More Beer, Less Water

  • Photo by Tomasz G. Sienicki. (Wikimedia Commons)

Beer is mostly water, but brewing beer takes even more water. The brewing industry is working to find ways to use less water. Chuck Quirmbach reports that for some companies it’s just a matter of becoming more environmentally friendly. For other companies, future water restrictions are forcing them to think about water efficiency.

Transcript

Beer is mostly water, but brewing beer takes even more water. The brewing industry is working to find ways to use less water. Chuck Quirmbach reports that for some companies it’s just a matter of becoming more environmentally friendly. For other companies, future water restrictions are forcing them to think about water efficiency.

(ambience)

Step into a sports bar and ask a table of guys drinking beer what they think about using less water to brew beer… and you’ll probably get a lot of confused looks.

“No, I don’t think about it at all. I guess you’re the first person to ever even bring it up. that’s why i don’t even think about it (laughter)

But the brewing industry says it’s not laughing about trying to conserve water.
The industry standard is that it takes about four barrells of water to make one barrel of beer, and that’s if you don’t factor in things like the water used to grow hops and other crops used in the brewing process.

Beermaking giant Miller-Coors says it’s trying to get its water-to-beer ratio down to three-point-five to one within six years.

(ambience)

So at miller brewing’s birthplace in milwaukee. ..the firm has a research lab working on water efficiency.

“And this is a pump turning on…”

Troy Rieswek manages the testing lab.

“And it’s circulating caustic as the background…the pump…circulating caustic.”

Rhyswek is showing how Miller-Coors is testing ways to clean stainless steel brew vats with less water. He says if they can find a solution, it will help the company’s bottom line.

“So if we can save the amount of water we use…and also the amount of chemical we use. Ultimately don’t lose down the drain… that goes a long way in saving water and also wastewater sending to the sewer.”

Miller-Coors is also trying to use less water as it rinses plastic bottles before they’re filled with beer.
smaller brewing companies and even brewpubs say they’re also trying to conserve water. Brewers recently held a conference on water conservation. The event also attracted the professionally curious, like Thomas Pape.

“I kind of invited myself. I heard about this conference…and uh… I had just gone through with my beer club trying to convince steps for them to save water in their homebrewing.”

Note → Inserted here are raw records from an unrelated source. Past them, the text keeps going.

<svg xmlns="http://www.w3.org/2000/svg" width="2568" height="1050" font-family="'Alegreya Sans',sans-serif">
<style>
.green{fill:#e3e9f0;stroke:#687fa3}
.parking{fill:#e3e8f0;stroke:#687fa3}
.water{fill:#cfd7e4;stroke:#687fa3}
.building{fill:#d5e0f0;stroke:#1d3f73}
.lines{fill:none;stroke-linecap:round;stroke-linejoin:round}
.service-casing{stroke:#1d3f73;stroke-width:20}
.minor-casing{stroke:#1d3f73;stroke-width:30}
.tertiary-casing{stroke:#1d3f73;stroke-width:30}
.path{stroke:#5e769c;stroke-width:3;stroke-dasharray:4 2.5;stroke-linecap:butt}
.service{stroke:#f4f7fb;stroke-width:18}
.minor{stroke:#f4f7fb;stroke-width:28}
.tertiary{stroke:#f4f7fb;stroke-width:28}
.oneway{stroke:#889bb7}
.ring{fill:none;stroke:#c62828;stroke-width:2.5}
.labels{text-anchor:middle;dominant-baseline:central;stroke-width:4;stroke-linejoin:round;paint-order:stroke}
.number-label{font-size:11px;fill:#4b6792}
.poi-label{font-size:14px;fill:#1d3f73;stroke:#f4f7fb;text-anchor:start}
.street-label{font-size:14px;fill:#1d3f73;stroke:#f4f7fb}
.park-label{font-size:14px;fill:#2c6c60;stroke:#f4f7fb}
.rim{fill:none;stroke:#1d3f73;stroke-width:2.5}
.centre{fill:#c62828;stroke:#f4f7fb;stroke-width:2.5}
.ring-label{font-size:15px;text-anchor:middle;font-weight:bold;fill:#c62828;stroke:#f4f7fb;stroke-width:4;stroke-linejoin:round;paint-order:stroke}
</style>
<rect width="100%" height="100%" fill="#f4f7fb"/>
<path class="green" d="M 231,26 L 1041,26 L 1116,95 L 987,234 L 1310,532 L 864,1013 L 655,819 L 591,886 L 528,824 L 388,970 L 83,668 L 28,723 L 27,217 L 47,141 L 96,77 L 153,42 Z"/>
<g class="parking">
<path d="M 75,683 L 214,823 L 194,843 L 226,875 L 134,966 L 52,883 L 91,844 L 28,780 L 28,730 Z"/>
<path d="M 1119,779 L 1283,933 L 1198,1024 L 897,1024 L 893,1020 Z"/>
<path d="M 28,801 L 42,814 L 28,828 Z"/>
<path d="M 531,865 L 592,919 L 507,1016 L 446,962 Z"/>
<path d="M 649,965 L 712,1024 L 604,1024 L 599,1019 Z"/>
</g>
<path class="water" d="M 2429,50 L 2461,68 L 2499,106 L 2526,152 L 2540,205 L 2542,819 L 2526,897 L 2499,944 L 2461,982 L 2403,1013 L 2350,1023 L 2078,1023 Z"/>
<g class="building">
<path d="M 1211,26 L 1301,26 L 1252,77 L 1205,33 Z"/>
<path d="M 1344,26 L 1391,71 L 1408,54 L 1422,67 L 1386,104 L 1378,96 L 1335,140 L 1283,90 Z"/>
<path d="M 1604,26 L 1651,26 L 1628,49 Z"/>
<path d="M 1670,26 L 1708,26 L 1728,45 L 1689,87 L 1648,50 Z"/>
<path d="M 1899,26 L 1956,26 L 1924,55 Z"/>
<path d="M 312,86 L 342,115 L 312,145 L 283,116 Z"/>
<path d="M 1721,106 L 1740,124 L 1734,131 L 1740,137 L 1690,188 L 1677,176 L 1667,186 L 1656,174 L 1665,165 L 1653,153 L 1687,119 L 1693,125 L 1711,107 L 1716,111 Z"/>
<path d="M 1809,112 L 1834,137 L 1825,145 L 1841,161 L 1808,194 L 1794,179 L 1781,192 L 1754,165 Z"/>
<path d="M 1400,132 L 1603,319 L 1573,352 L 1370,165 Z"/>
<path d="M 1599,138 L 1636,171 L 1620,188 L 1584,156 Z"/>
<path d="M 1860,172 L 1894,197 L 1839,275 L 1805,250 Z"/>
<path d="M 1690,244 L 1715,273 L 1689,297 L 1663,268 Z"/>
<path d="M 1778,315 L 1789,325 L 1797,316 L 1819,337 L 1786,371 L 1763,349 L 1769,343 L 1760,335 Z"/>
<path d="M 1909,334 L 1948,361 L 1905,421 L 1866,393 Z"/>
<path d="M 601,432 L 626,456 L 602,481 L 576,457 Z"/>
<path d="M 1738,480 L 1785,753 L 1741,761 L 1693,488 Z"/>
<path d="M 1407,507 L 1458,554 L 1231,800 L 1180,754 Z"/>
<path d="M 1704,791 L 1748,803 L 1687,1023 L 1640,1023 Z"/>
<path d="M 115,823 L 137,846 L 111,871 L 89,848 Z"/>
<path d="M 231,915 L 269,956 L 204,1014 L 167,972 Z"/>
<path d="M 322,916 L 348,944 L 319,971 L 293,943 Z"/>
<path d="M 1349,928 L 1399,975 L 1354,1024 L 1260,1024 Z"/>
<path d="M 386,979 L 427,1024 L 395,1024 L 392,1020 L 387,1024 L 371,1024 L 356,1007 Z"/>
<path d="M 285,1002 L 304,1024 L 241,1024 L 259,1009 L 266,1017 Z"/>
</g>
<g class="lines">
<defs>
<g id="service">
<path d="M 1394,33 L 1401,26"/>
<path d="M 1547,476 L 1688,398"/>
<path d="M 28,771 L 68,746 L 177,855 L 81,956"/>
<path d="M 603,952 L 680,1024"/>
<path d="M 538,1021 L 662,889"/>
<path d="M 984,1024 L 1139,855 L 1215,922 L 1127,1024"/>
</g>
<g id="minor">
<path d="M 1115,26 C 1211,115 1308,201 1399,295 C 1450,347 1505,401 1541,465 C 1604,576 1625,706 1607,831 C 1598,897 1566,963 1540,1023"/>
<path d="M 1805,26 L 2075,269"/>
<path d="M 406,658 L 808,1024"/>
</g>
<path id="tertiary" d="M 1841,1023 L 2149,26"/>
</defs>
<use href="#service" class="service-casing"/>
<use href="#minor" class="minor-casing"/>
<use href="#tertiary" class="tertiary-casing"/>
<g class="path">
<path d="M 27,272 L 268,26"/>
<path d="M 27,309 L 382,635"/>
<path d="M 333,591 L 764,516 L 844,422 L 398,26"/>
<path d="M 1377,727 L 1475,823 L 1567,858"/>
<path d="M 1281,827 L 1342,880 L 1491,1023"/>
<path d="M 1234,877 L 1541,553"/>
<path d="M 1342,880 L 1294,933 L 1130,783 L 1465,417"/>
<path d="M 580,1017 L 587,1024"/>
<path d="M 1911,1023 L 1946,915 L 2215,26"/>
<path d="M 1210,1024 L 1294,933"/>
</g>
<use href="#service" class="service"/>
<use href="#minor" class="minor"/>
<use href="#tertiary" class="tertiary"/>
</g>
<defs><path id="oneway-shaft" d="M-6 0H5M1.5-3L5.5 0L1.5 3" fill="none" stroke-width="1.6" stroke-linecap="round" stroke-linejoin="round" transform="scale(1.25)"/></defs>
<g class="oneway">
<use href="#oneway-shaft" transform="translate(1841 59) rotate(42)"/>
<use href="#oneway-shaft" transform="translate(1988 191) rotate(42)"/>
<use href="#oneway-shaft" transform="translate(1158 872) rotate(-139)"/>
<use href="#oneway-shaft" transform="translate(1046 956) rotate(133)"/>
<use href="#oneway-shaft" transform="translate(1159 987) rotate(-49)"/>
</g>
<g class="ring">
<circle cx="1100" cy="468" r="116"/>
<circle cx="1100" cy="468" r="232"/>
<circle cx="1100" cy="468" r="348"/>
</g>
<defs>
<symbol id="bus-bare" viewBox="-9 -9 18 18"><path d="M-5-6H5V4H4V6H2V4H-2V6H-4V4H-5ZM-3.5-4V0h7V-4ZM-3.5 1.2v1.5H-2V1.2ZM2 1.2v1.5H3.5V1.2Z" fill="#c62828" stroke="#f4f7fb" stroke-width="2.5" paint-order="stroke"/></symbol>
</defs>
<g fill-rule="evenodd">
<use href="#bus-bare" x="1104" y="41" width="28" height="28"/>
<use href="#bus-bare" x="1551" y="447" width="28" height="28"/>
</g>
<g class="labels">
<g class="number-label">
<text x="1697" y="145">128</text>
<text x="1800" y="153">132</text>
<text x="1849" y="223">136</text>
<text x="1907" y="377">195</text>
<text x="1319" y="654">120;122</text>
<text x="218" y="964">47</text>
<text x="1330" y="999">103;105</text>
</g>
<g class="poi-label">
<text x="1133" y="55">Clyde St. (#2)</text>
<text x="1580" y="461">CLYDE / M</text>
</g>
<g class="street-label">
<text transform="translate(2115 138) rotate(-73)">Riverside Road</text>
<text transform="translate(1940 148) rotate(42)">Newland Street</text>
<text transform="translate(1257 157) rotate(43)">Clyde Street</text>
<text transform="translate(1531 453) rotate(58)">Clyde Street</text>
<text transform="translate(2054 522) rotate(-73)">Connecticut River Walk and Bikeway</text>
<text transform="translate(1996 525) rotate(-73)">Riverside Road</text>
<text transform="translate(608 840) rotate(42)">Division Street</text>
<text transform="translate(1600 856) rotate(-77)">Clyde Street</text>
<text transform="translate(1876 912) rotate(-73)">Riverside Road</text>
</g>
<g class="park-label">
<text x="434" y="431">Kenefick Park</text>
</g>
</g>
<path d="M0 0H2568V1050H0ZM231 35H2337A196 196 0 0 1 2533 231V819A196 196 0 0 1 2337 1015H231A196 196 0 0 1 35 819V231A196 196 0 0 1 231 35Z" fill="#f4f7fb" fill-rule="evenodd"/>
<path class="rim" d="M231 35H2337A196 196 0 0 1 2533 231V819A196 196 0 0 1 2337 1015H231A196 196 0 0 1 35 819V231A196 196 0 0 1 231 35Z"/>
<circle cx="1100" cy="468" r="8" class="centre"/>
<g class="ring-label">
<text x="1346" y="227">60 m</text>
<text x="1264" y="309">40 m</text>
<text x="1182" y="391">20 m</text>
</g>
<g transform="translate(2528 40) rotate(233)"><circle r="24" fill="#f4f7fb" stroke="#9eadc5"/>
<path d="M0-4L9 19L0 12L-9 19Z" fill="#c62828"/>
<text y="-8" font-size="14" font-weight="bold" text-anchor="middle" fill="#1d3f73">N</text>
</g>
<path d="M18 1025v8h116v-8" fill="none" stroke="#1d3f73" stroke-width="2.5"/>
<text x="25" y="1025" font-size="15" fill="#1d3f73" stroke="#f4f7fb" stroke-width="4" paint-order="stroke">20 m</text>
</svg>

Pape is with the alliance for water efficiency. That’s a non-profit group that promotes efficient and sustainable use of water. Pape says the brewers seem serious about conservation, because water costs are rising.

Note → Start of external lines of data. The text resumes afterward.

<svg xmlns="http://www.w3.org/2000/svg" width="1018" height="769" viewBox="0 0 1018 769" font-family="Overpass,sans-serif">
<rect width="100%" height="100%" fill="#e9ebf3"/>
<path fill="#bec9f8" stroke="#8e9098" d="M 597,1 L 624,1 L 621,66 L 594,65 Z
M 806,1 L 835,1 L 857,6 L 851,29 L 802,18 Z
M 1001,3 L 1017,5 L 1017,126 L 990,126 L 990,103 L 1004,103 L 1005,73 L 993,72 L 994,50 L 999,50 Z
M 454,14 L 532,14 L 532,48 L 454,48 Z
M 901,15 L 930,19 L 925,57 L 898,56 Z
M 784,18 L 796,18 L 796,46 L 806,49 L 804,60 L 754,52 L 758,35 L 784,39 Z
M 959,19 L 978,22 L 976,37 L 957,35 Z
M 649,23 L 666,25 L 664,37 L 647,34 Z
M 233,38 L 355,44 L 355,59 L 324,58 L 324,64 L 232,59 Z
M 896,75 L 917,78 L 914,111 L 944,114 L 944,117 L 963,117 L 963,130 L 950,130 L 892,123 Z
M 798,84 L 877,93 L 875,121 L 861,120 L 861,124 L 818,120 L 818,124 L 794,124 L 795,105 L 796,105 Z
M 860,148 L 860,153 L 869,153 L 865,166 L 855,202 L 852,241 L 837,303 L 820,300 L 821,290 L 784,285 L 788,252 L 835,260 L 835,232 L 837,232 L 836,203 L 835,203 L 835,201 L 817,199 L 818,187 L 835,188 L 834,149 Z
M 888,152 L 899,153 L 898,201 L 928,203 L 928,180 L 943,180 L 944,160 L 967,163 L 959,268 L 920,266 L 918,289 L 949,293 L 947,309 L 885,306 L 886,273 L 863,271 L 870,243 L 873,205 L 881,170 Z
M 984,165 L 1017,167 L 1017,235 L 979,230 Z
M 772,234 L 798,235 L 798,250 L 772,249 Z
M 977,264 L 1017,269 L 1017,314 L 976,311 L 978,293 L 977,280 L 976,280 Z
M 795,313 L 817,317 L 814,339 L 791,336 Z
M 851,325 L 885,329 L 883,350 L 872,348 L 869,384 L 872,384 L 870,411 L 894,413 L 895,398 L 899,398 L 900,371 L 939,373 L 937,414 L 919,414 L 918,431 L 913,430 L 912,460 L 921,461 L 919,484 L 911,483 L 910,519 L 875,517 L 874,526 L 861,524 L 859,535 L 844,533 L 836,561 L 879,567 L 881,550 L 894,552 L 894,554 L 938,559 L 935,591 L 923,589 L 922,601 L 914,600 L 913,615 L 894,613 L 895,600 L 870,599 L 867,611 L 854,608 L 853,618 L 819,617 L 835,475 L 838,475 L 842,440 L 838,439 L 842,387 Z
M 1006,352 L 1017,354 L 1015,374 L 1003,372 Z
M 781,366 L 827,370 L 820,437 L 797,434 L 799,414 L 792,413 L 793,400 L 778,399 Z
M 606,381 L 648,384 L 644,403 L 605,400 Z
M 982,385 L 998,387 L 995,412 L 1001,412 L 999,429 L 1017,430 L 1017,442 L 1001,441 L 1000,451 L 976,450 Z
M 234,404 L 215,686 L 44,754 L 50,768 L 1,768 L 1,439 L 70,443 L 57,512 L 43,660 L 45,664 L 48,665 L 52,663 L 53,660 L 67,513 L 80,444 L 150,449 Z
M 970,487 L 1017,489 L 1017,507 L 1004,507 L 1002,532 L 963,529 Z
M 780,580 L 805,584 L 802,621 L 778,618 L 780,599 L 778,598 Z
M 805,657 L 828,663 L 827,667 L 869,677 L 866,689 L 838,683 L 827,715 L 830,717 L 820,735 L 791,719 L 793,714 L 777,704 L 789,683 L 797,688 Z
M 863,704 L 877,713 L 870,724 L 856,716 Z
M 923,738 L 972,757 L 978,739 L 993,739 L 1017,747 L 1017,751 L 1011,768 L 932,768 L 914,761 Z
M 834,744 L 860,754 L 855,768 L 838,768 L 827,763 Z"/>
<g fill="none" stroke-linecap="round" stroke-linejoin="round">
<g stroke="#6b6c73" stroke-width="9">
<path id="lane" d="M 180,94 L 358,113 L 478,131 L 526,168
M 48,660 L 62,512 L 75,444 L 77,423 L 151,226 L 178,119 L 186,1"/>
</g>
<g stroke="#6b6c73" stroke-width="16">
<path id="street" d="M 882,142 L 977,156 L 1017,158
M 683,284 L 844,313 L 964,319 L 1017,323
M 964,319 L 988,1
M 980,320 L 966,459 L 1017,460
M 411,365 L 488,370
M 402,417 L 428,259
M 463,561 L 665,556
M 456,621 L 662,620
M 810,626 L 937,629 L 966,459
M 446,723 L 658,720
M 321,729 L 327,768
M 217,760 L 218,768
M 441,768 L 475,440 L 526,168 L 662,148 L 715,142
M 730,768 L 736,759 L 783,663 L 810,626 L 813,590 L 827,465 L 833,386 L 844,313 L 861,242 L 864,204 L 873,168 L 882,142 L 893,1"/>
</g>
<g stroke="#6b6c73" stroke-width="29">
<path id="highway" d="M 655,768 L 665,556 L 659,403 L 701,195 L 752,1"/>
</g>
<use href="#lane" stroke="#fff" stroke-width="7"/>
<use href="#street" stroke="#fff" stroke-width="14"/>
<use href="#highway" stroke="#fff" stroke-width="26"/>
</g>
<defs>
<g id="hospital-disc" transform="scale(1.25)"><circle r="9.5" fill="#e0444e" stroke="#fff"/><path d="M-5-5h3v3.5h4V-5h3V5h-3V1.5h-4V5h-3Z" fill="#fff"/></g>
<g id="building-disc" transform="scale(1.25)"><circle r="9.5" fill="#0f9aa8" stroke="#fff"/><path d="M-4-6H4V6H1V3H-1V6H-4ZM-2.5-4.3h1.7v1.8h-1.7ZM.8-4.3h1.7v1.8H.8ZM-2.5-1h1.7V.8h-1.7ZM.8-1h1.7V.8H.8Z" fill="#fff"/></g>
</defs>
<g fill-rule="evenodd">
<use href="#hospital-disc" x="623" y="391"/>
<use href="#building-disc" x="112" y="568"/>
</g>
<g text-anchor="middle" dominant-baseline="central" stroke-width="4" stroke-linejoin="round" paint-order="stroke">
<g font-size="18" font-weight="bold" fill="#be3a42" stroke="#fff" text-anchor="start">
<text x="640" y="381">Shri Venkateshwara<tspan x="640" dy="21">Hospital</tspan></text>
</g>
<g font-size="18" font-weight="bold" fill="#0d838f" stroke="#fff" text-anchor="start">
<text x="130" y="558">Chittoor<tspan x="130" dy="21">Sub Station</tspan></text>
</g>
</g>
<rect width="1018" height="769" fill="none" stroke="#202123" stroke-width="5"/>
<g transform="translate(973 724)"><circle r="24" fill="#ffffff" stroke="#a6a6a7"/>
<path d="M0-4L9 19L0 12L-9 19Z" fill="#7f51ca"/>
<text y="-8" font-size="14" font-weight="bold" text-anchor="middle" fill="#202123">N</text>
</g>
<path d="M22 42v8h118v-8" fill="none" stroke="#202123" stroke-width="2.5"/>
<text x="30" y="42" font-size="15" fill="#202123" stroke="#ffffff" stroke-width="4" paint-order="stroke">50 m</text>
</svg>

“It’s still a bargain. When you think you still get water from the tap perfectly clean and treated for less than a penny a gallon, but water costs are going up, and they’re going to go up.”

At the conference, a Wisconsin state regulator told the beermakers they need to plan for new requirements for water conservation. Todd Ambs says in the Great Lakes states, where a lot of beer is brewed, a recently passed water agreement puts in tough language.

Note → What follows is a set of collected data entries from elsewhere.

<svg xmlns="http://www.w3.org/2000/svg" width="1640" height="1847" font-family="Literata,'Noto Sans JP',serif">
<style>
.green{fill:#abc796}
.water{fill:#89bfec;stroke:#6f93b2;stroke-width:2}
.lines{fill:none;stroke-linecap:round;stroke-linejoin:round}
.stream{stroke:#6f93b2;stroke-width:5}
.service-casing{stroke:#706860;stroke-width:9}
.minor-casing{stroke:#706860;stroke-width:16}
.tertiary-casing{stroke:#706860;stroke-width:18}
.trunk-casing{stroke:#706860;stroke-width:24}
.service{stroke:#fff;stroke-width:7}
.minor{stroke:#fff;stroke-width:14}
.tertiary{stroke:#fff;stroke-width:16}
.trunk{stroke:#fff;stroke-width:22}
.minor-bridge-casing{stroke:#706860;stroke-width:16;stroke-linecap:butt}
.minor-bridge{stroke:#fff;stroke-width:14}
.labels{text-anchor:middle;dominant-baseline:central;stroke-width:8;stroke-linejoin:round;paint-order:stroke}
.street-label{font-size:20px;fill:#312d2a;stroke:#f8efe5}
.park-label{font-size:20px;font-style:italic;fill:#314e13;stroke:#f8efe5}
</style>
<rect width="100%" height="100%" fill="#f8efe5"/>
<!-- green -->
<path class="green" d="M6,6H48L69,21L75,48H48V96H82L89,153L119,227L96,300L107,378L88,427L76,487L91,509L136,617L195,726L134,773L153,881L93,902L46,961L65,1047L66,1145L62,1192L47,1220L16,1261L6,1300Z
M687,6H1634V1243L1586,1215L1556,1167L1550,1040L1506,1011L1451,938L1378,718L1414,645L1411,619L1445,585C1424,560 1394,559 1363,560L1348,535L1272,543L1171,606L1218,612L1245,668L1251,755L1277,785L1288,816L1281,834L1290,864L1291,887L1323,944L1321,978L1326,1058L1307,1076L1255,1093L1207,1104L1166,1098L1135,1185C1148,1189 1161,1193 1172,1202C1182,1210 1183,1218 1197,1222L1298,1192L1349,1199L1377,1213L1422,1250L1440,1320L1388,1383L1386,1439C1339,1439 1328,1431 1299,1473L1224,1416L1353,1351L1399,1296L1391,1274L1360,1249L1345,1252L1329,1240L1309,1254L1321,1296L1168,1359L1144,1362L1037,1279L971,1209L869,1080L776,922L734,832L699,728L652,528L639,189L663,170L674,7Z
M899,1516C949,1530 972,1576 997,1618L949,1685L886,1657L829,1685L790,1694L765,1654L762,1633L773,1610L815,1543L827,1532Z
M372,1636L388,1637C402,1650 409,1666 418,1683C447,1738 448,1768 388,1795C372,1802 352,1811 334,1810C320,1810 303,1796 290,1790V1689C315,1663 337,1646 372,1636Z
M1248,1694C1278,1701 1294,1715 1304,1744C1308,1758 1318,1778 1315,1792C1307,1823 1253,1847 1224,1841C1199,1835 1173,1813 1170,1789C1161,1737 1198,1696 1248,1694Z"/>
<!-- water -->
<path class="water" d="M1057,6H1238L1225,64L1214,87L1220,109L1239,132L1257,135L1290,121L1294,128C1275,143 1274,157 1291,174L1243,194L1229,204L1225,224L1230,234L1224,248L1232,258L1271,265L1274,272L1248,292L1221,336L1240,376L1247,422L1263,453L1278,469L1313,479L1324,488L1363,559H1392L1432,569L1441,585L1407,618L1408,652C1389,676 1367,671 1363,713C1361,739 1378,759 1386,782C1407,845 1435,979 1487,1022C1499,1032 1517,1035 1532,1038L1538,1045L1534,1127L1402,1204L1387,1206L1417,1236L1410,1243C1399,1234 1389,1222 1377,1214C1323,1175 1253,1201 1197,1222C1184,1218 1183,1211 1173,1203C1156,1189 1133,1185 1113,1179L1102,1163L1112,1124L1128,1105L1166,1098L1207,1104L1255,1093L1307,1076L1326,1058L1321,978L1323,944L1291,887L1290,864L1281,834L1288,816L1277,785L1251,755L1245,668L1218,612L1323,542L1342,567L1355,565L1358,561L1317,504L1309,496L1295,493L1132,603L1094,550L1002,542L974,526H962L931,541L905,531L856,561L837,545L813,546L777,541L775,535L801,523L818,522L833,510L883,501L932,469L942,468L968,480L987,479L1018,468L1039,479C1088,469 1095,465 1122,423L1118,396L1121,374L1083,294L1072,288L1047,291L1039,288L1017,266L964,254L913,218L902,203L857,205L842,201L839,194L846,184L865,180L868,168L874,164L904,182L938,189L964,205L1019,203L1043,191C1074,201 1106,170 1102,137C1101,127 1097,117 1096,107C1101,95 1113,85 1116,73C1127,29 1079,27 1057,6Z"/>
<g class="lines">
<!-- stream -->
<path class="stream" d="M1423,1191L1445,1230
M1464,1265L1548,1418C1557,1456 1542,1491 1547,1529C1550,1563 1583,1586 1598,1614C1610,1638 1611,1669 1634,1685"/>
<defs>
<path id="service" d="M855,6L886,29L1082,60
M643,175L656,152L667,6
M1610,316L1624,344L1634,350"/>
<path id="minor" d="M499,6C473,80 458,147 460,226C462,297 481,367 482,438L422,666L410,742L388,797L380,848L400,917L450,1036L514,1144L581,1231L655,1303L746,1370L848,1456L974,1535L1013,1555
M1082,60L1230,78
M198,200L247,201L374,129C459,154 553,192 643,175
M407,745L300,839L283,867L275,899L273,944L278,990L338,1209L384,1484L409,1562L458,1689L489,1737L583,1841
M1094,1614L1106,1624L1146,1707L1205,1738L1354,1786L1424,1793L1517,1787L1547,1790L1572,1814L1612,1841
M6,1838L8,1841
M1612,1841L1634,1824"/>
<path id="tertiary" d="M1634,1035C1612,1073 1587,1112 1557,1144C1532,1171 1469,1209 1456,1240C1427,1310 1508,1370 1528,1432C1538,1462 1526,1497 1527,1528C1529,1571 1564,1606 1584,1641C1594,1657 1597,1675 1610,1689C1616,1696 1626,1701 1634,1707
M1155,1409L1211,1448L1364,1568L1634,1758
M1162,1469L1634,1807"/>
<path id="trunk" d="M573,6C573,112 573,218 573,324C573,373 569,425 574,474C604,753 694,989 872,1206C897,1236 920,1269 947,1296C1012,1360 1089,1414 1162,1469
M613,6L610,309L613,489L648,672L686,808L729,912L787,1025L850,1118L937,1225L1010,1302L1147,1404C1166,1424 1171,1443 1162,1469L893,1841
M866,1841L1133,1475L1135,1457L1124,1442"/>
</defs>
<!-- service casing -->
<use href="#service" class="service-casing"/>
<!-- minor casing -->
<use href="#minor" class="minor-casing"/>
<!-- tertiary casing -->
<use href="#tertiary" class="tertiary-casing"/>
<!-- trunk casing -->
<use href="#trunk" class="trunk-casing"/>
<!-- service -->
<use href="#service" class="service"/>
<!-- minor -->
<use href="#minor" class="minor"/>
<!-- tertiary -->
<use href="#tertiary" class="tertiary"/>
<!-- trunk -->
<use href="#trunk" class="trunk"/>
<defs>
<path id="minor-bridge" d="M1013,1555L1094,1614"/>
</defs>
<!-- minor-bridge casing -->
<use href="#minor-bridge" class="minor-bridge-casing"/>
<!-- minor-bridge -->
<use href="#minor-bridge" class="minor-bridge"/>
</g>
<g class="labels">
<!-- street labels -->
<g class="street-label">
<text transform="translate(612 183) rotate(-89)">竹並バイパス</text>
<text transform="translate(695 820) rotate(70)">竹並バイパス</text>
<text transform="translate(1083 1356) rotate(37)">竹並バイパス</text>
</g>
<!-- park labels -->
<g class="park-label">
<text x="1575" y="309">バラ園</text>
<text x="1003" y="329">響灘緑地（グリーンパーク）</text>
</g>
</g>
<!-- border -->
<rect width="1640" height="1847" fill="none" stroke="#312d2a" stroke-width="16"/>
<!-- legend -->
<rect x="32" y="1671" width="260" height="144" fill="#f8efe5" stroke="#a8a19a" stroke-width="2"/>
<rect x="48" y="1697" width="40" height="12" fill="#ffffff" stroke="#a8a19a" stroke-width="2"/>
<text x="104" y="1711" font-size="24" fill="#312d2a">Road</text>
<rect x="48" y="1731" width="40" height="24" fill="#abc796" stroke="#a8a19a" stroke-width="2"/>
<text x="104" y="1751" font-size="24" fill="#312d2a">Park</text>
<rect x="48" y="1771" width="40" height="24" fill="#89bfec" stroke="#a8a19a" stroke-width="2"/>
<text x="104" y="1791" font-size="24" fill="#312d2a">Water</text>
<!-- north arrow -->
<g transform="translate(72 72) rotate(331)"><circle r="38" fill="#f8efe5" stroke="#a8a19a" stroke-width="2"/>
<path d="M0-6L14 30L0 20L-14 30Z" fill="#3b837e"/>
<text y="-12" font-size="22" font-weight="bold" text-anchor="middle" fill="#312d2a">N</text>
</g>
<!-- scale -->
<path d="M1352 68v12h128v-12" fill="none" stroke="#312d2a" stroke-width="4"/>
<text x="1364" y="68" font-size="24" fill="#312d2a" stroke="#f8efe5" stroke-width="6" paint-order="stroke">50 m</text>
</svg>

“And if you’re asking for a new or increased quantity of water out of the Great Lakes basin, and you can’t demonstrate that you’re using your current water supply efficiently, and that you’re going to use that new water supply efficiently, you won’t get the water.”

(sports bar ambience)

If the government holds to that tough line, beer makers that want to grow may have no choice but to conserve water. and that would be fine with sports bar customer Jeff King who says he does care about conservation.

“I might not be as aware of it or look into it exactly, but anything you can do to help out is definitely good.”

King says he’d even pay more for beer if a brewing company is good at conserving water as long as it’s still a quality brew.

For the environment report, I’m Chuck Quirmbach.